**The task:**
The expected answer is the set of lines in the data below between the line holding "Boyd K. Rutherford" and the line holding "A: The Comptroller’s", inclusive, written out exactly.

==== Exercise materials ====

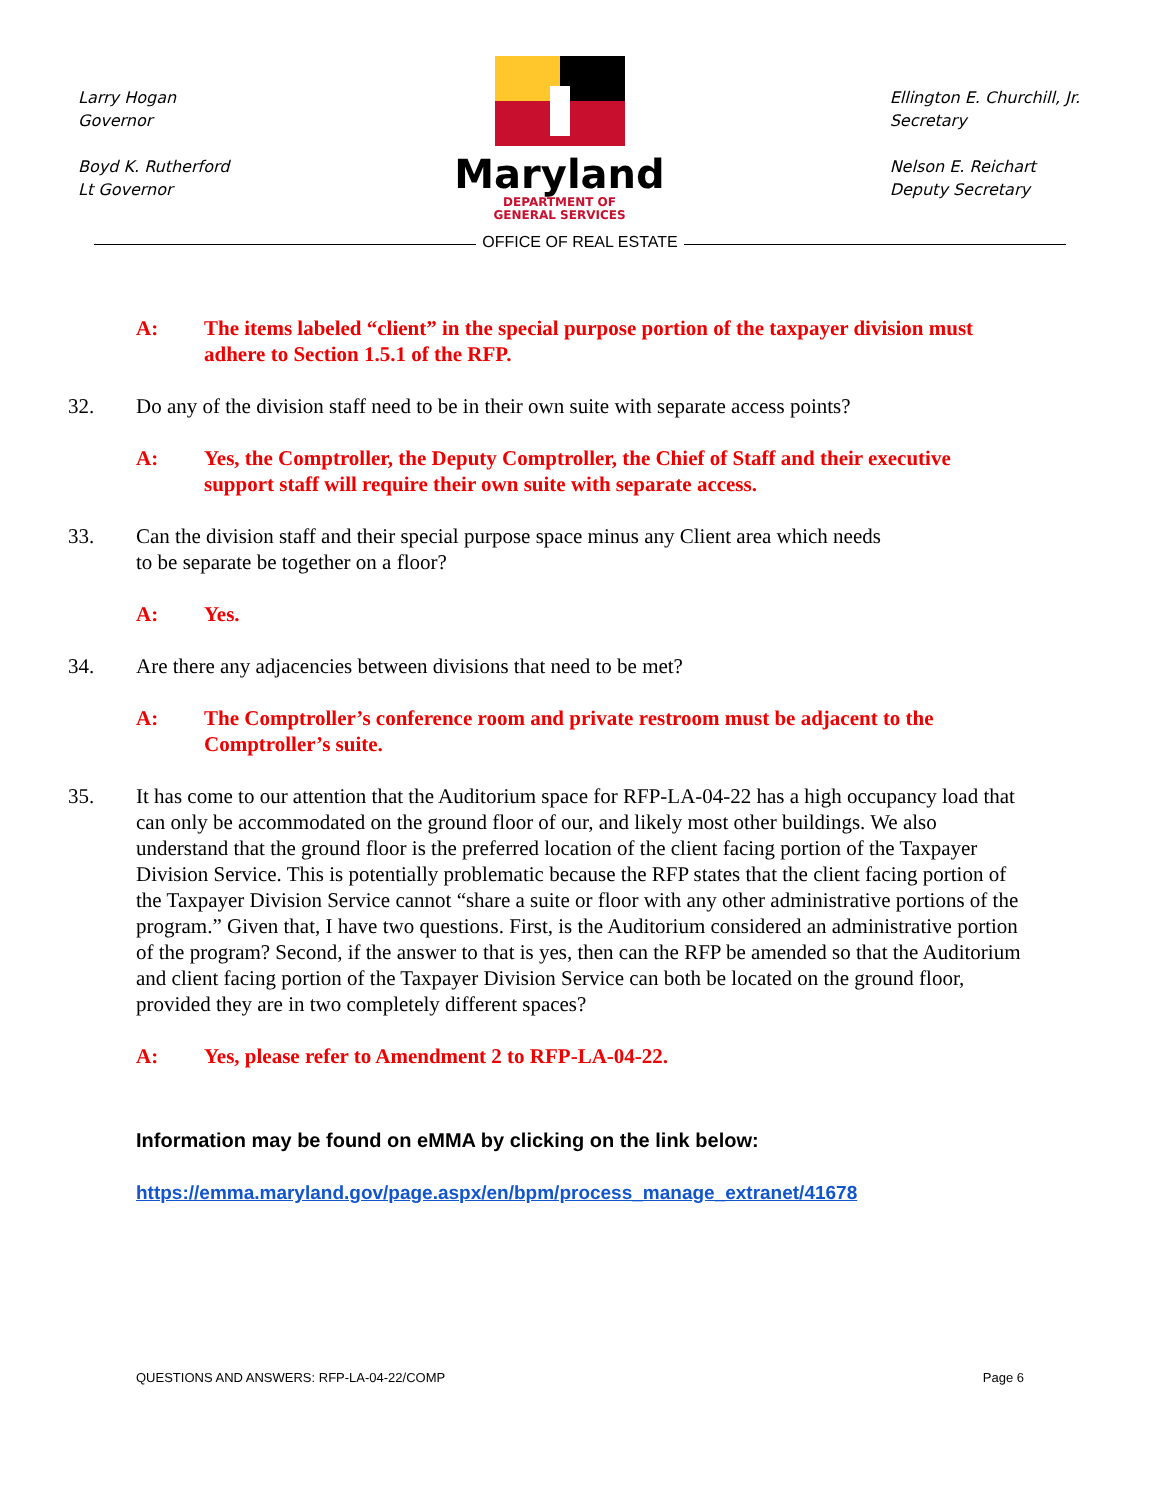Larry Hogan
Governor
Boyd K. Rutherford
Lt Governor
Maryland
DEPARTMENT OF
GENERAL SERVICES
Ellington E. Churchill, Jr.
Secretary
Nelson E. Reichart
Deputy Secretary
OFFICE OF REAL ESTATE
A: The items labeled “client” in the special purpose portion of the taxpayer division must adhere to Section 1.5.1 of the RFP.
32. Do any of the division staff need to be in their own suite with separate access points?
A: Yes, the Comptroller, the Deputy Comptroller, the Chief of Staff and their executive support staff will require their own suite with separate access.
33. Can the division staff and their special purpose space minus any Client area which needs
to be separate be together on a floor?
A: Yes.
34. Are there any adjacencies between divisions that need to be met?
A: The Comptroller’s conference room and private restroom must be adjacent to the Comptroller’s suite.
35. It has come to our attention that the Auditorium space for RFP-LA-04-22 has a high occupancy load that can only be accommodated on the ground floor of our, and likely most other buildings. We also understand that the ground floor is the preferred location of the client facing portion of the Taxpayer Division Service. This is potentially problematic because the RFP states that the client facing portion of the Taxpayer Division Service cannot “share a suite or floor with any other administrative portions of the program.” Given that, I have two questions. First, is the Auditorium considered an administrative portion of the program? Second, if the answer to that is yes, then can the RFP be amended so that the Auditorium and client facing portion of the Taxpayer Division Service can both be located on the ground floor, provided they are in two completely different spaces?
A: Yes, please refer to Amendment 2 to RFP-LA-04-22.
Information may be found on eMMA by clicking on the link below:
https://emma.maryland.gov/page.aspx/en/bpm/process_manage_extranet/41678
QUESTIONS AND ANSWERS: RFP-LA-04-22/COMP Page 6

====
==== Exercise materials ====

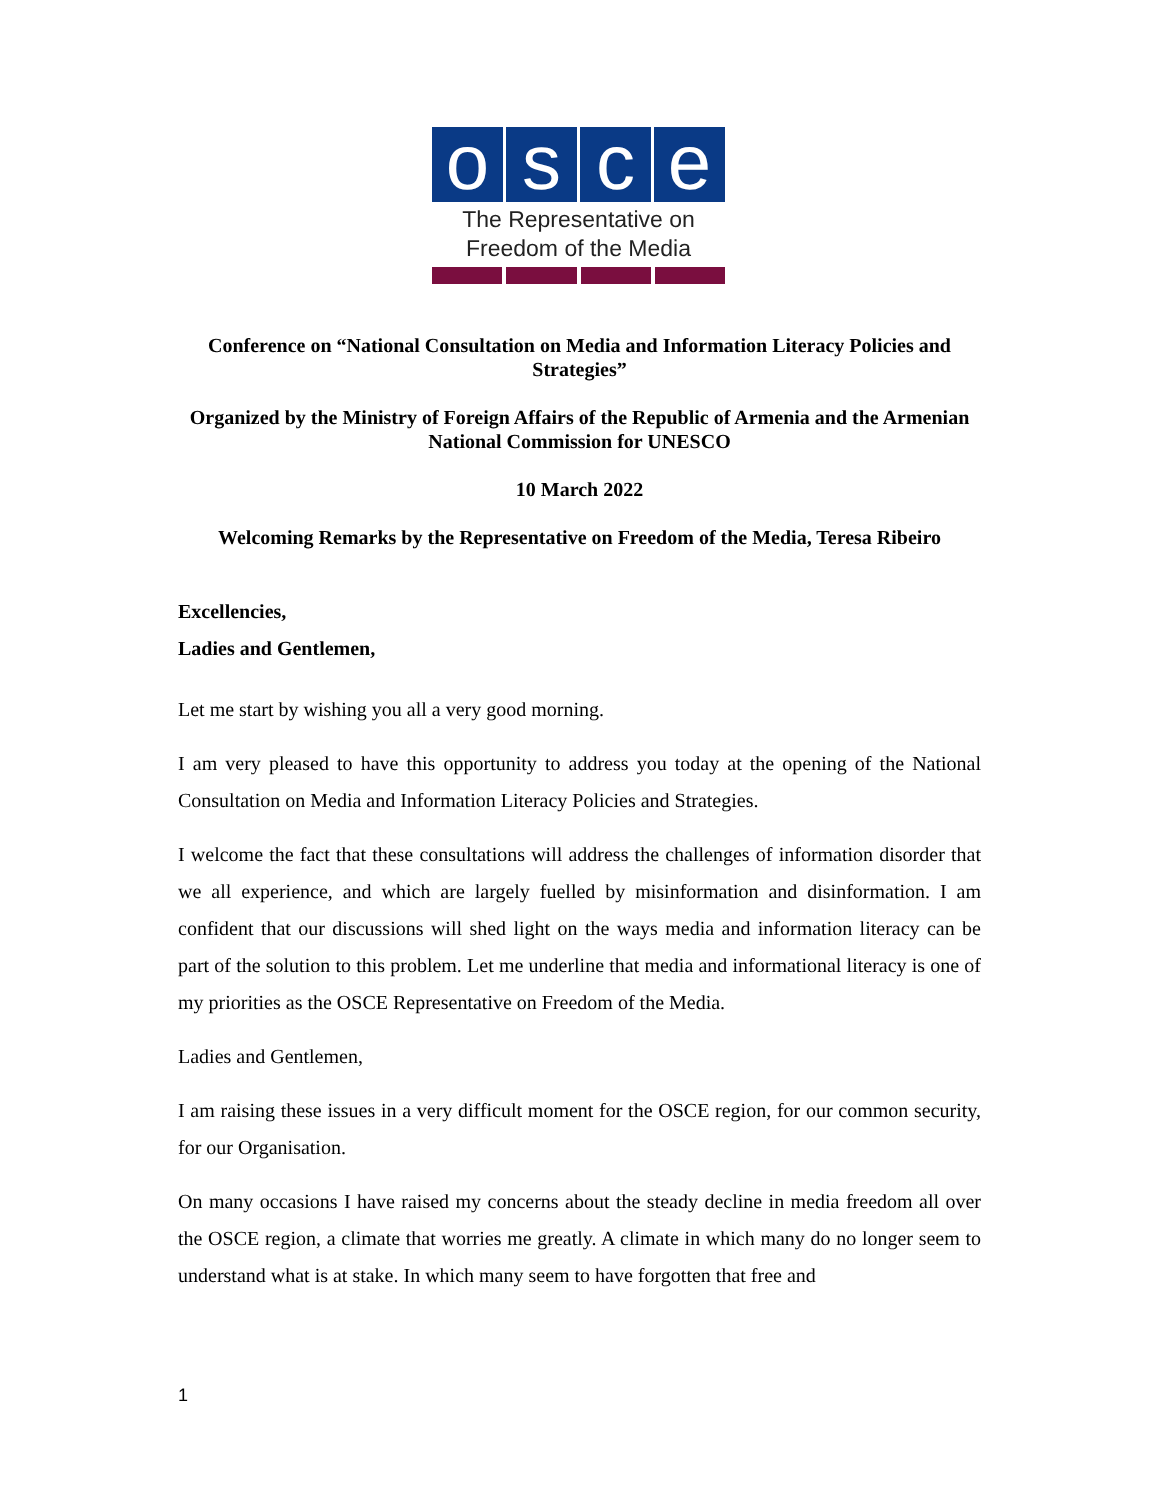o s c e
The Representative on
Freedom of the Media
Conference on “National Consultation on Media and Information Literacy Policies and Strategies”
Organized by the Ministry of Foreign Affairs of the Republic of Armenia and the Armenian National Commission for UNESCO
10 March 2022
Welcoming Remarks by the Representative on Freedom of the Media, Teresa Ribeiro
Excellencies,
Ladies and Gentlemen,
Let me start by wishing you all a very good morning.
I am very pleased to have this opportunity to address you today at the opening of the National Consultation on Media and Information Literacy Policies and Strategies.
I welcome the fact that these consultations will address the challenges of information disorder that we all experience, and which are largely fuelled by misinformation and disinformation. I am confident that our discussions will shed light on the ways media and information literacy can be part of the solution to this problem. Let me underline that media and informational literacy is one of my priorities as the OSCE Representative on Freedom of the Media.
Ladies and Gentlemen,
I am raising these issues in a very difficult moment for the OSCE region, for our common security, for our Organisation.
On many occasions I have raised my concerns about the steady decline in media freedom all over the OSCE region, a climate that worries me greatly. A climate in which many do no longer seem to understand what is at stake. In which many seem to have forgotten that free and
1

====

**Solution to the problem:**
Boyd K. Rutherford
Lt Governor
Maryland
DEPARTMENT OF
GENERAL SERVICES
Ellington E. Churchill, Jr.
Secretary
Nelson E. Reichart
Deputy Secretary
OFFICE OF REAL ESTATE
A: The items labeled “client” in the special purpose portion of the taxpayer division must adhere to Section 1.5.1 of the RFP.
32. Do any of the division staff need to be in their own suite with separate access points?
A: Yes, the Comptroller, the Deputy Comptroller, the Chief of Staff and their executive support staff will require their own suite with separate access.
33. Can the division staff and their special purpose space minus any Client area which needs
to be separate be together on a floor?
A: Yes.
34. Are there any adjacencies between divisions that need to be met?
A: The Comptroller’s conference room and private restroom must be adjacent to the Comptroller’s suite.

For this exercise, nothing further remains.